Türkiye’de ise, bütün güç tek merkezde toplanarak güçlü olunacağı sakat zihniyetiyle hareket ediliyor. Halk üzerinde egemenlik kurup, halkın emeğini sömürmeyi amaç edinen zihniyetler, yerel yönetimlerin güçlenmesinden korkarlar. Çünkü yerelin güçlenmesini kendi sonlarının gelmesi olarak değerlendiriyorlar. RTE’nin ruhi haline bakıldığında, rejimle beraber bir çöküş içinde olduğu görülüyor. Her yere saldırma, her yeri kendine bağlamaya çalışma, kendince görülmemiş önlemler alma durumu, sonunun geldiğini gören diktatörlerin özellikleri ve yaptığı şeylerdir. Kürt Özgürlük hareketi, inkârcı rejime büyük ve yıkıcı bir darbe vurdu-vuruyor. Sistem her bakımdan bir yıkılma ve dökülme yaşıyor. Rejimin, toplumsal sorunlar karşısında ne kadar aciz ve çaresiz olduğu bir kez daha görüldü.
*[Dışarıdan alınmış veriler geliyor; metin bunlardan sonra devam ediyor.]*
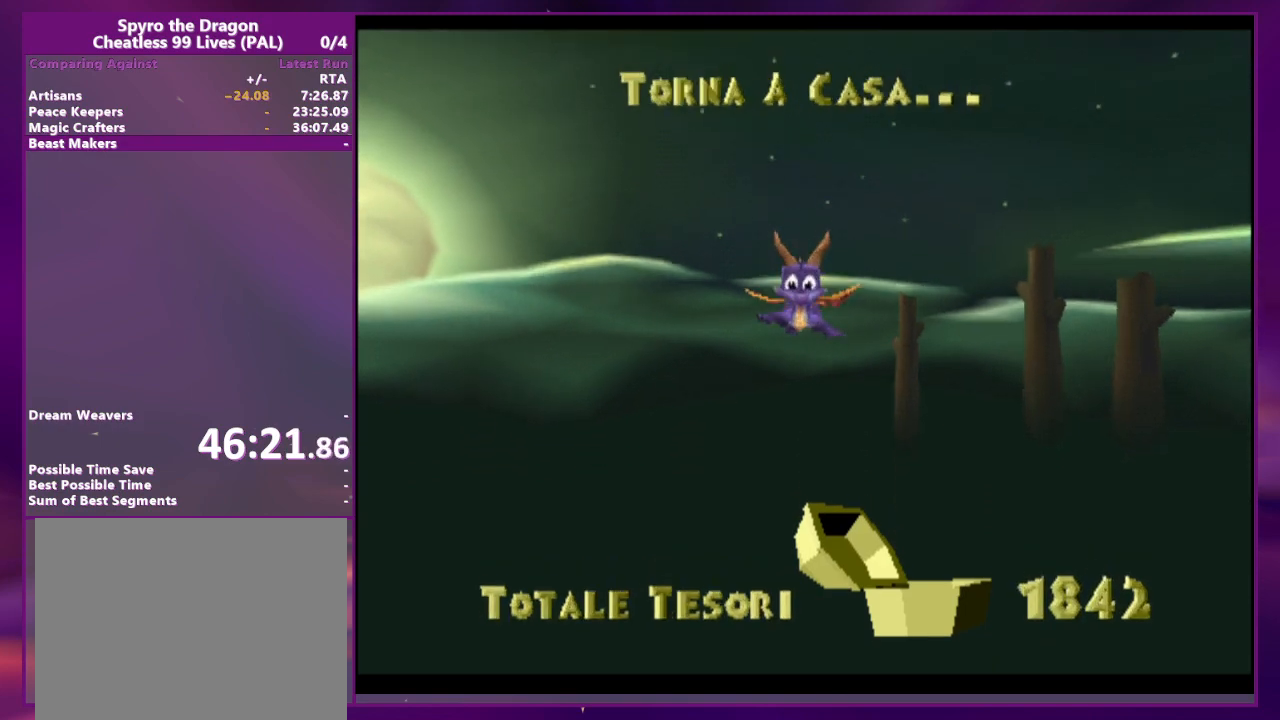
{"dt_ms": 500, "buttons": ["CROSS"], "events": [[67, "CIRCLE", "down"], [67, "CROSS", "down"], [233, "CIRCLE", "up"], [233, "CROSS", "up"], [500, "CROSS", "down"]]}
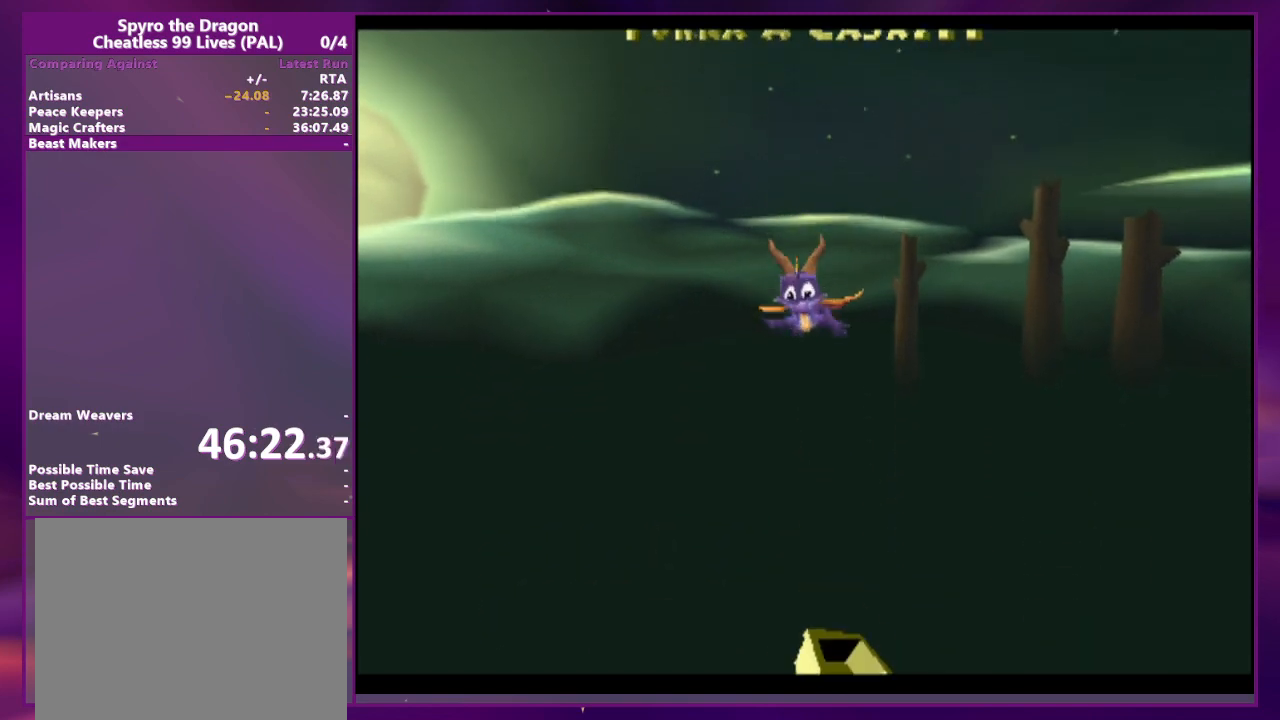
{"dt_ms": 500, "buttons": []}
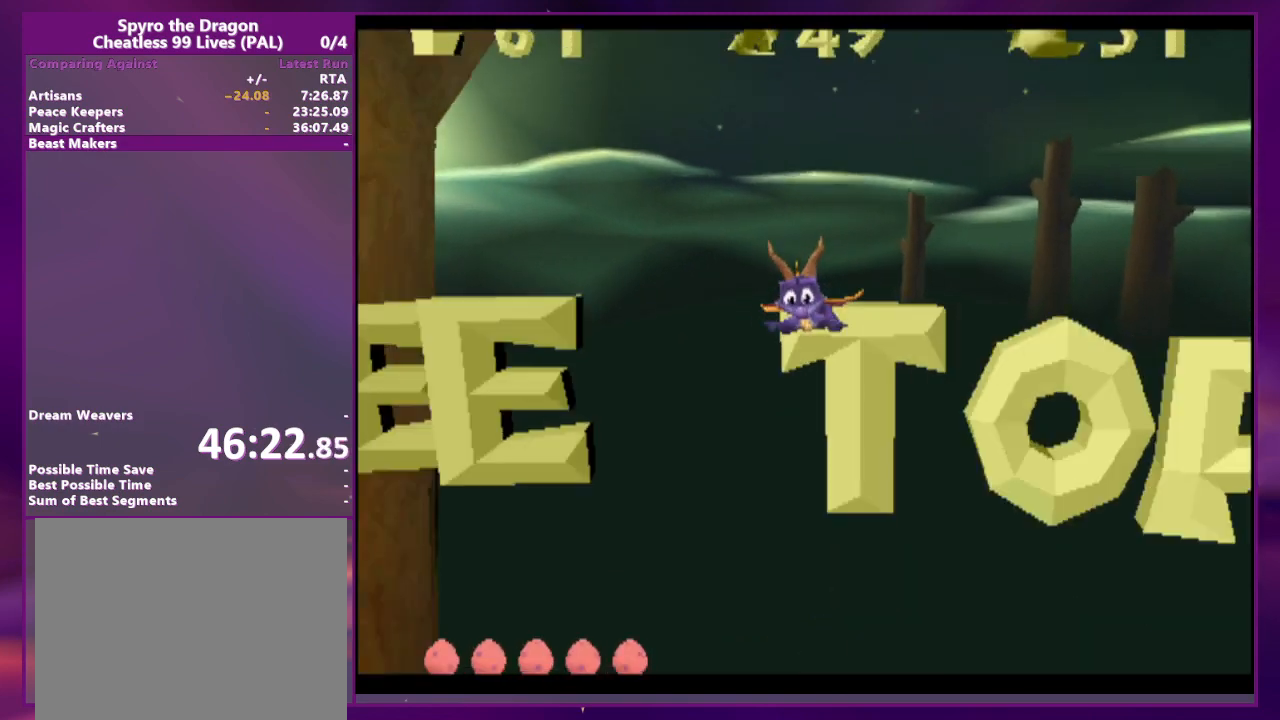
{"dt_ms": 500, "buttons": []}
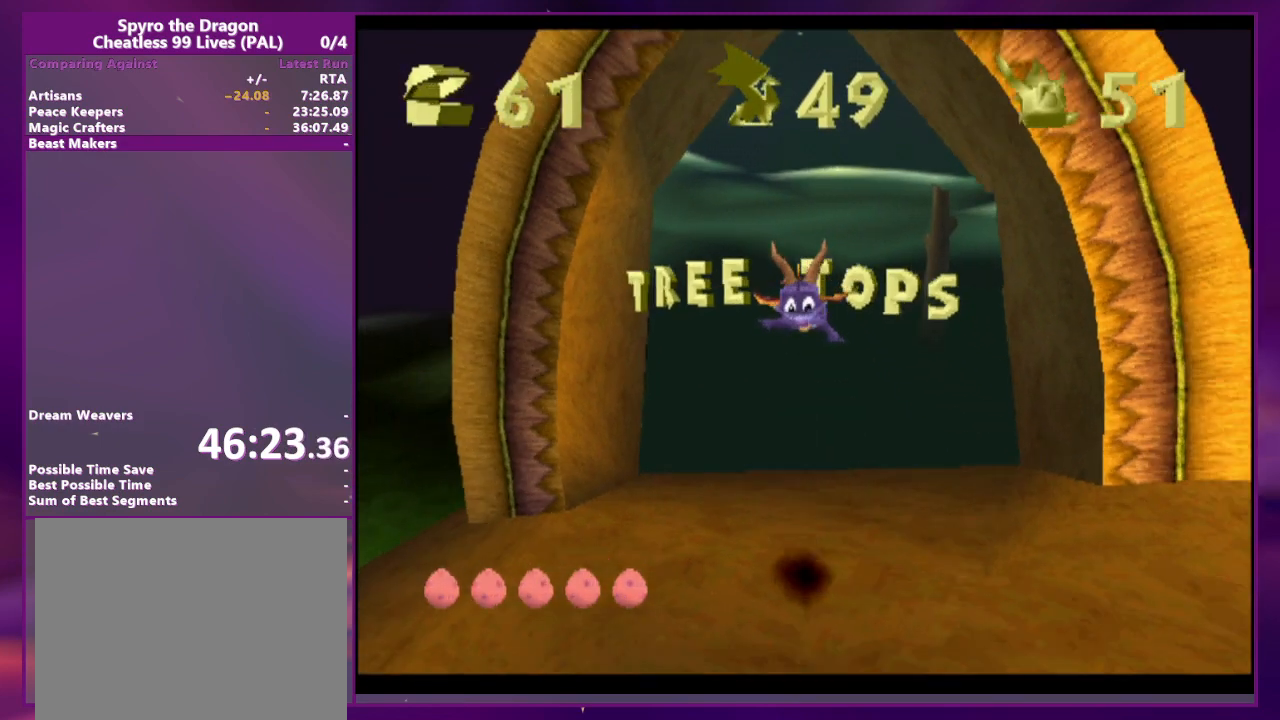
{"dt_ms": 500, "buttons": [], "events": [[100, "DPAD_RIGHT", "down"], [467, "DPAD_RIGHT", "up"]]}
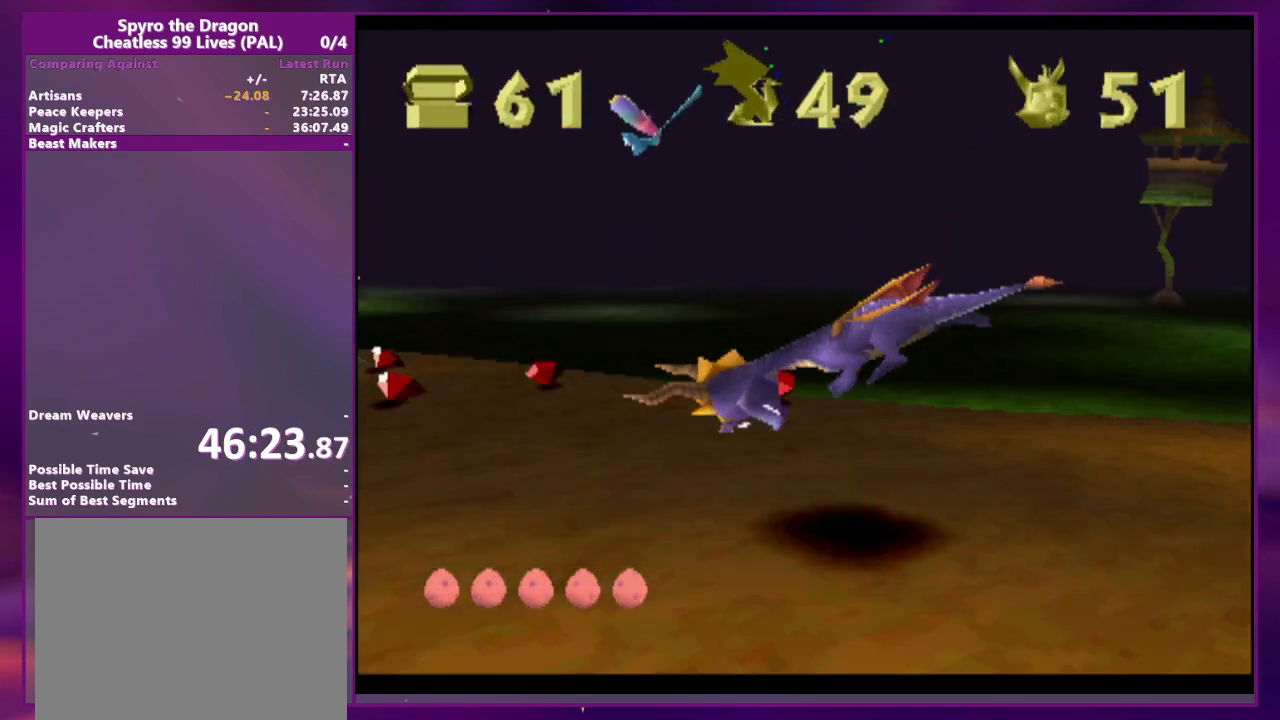
{"dt_ms": 500, "buttons": [], "events": [[200, "CROSS", "down"], [333, "CROSS", "up"]]}
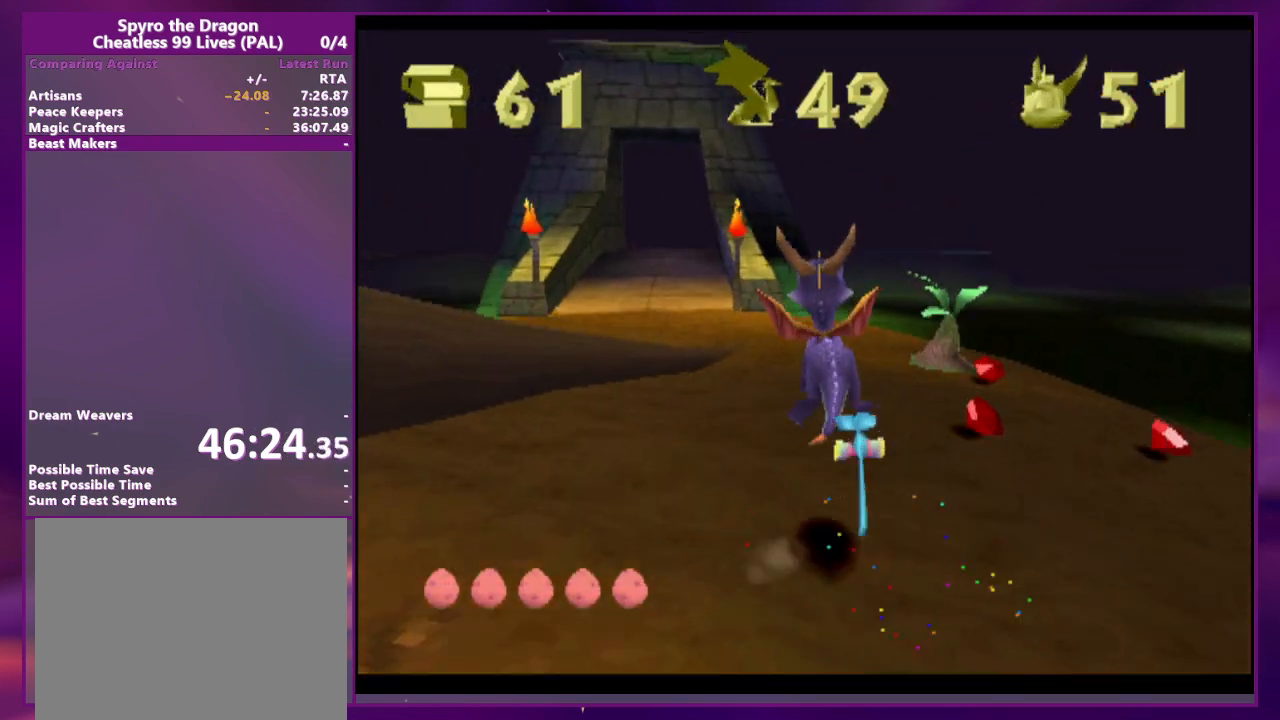
{"dt_ms": 500, "buttons": [], "events": [[33, "R2", "down"], [500, "R2", "up"]]}
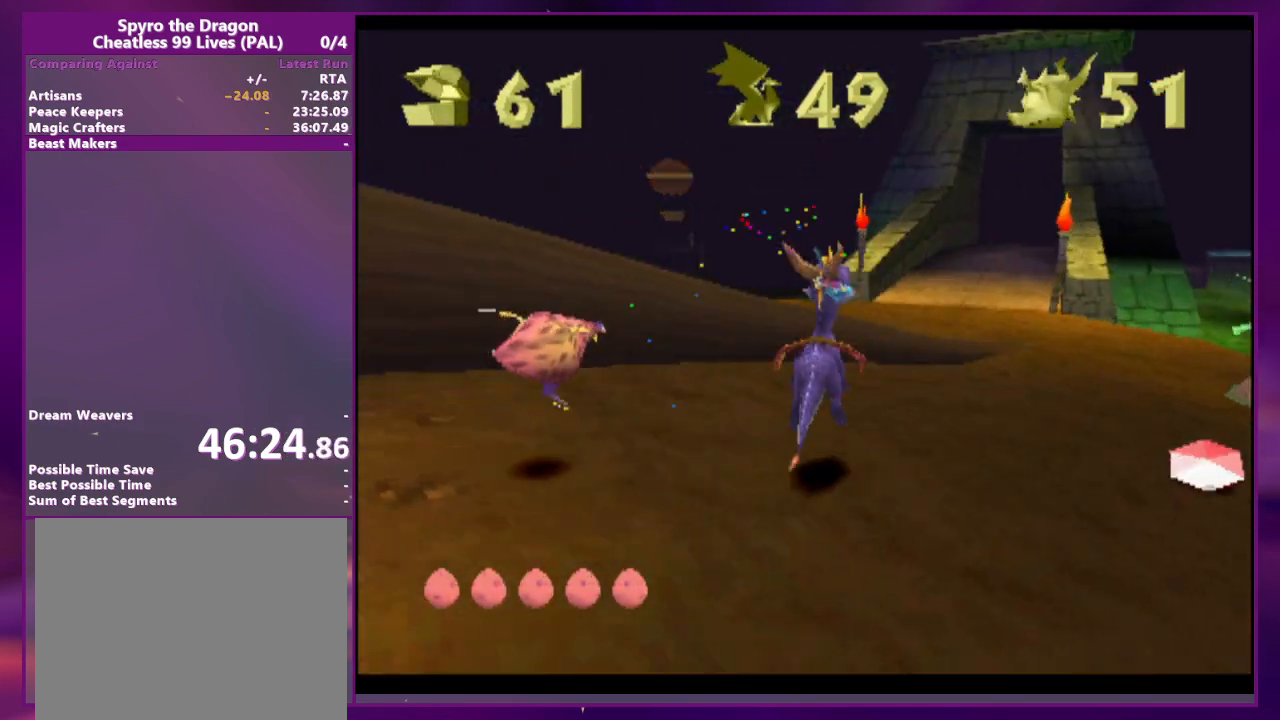
{"dt_ms": 500, "buttons": [], "events": [[133, "CROSS", "down"], [467, "CROSS", "up"]]}
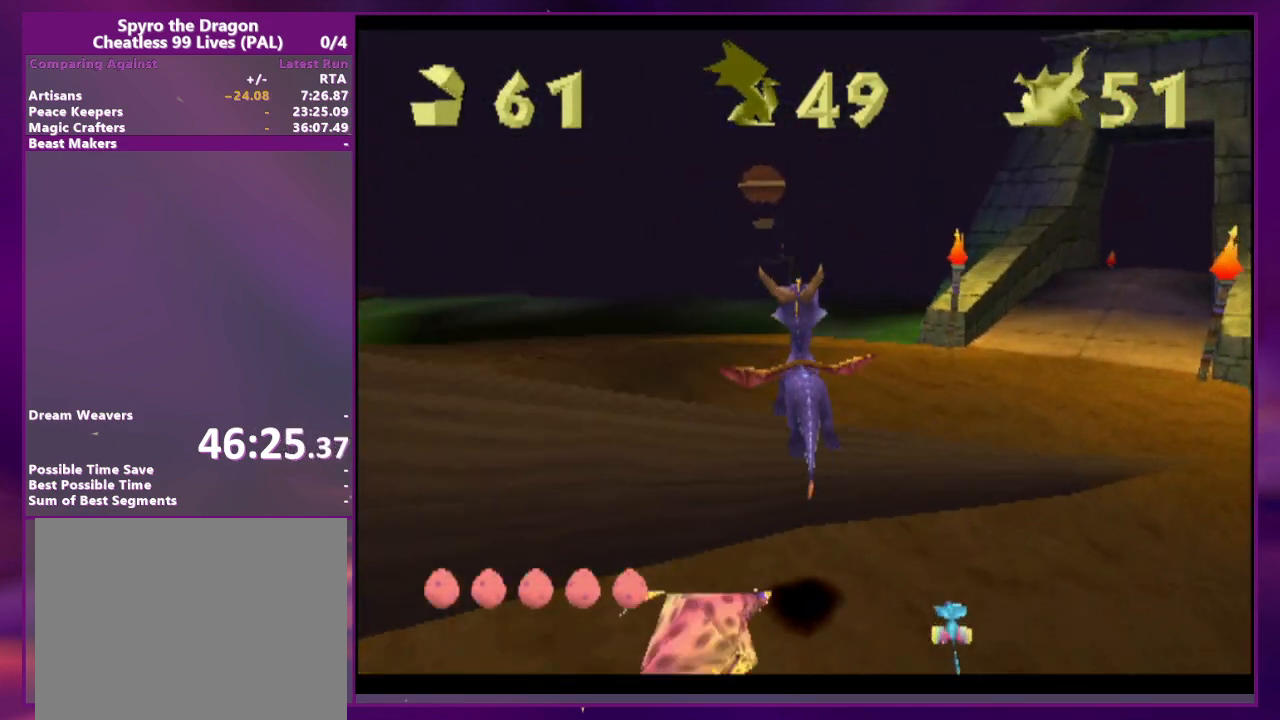
{"dt_ms": 500, "buttons": [], "events": [[267, "DPAD_RIGHT", "down"], [433, "DPAD_RIGHT", "up"]]}
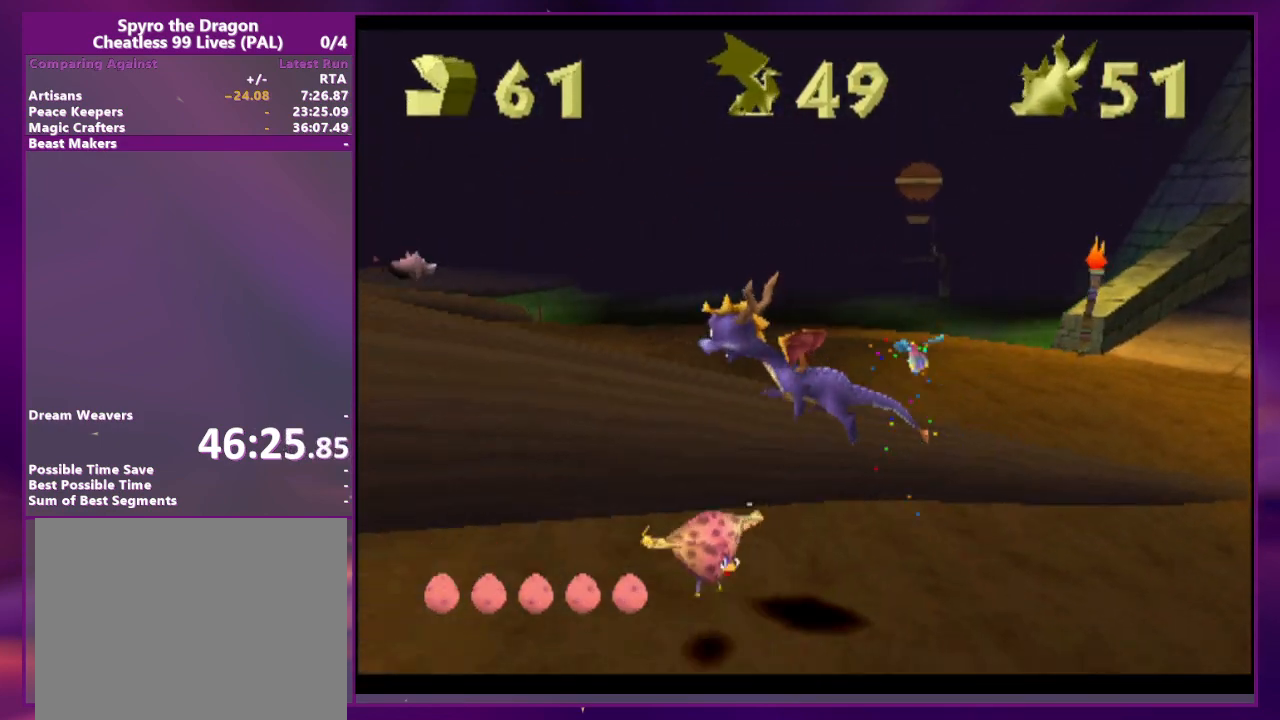
{"dt_ms": 500, "buttons": [], "events": [[367, "CIRCLE", "down"], [500, "CIRCLE", "up"]]}
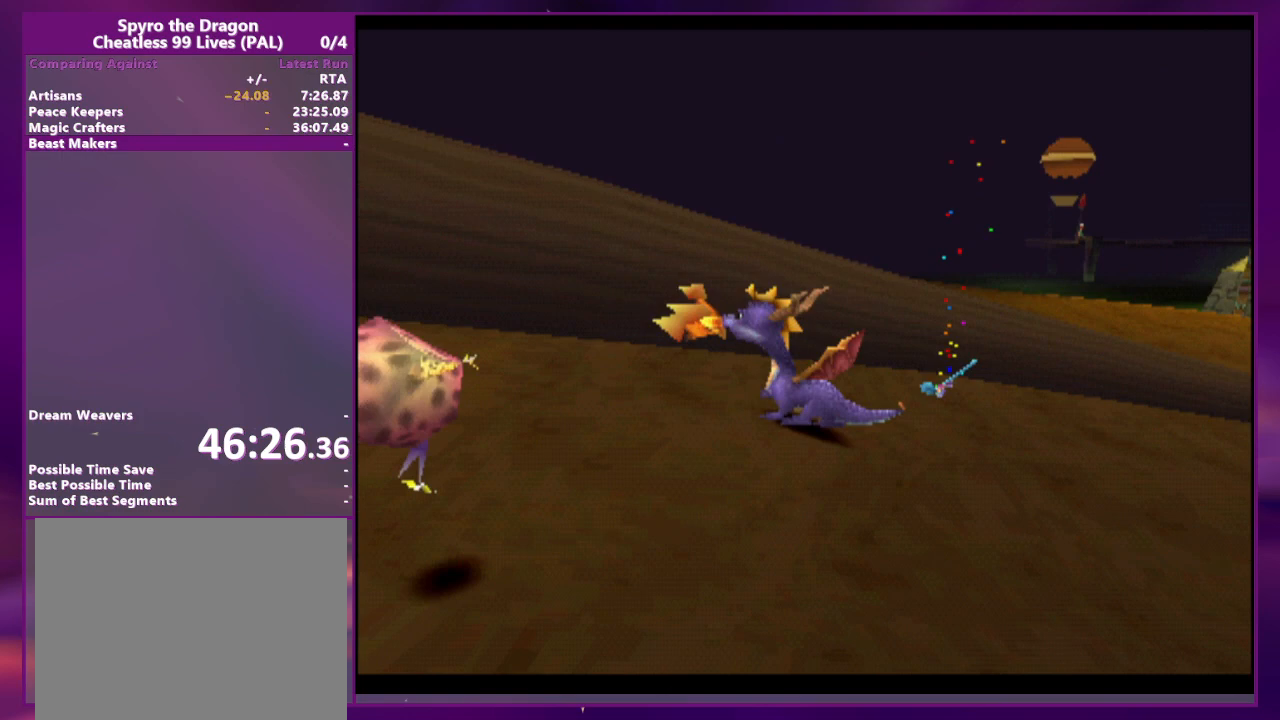
{"dt_ms": 500, "buttons": ["CROSS"]}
Halkın iktidarını kurmak ve devletin etkinliğini sınırlamak için büyük fırsatlar ortaya çıkmıştır. Devleti kısa sürede ortadan kaldırmak mümkün değil ama devletin toplum üzerindeki etkisini kırmak, gücünü sınırlamak ve böylece uzun vadede devleti pasifleştirmek imkân dahiline girmiştir. Halkın, kendi yönetim organlarını-öz yönetimleri-komünleri kurması ve güçlenmeye başlaması, devletin toplum üzerindeki otoritesini zayıflatır ve halk iradesini ön plana çıkarır, güçlendirir. AKP-MHP faşizmi, bunu önlemek için çeşitli kanunlar çıkarıyor ani-günlük kararlarla müdahale ediyor, kontrol altına alıyor.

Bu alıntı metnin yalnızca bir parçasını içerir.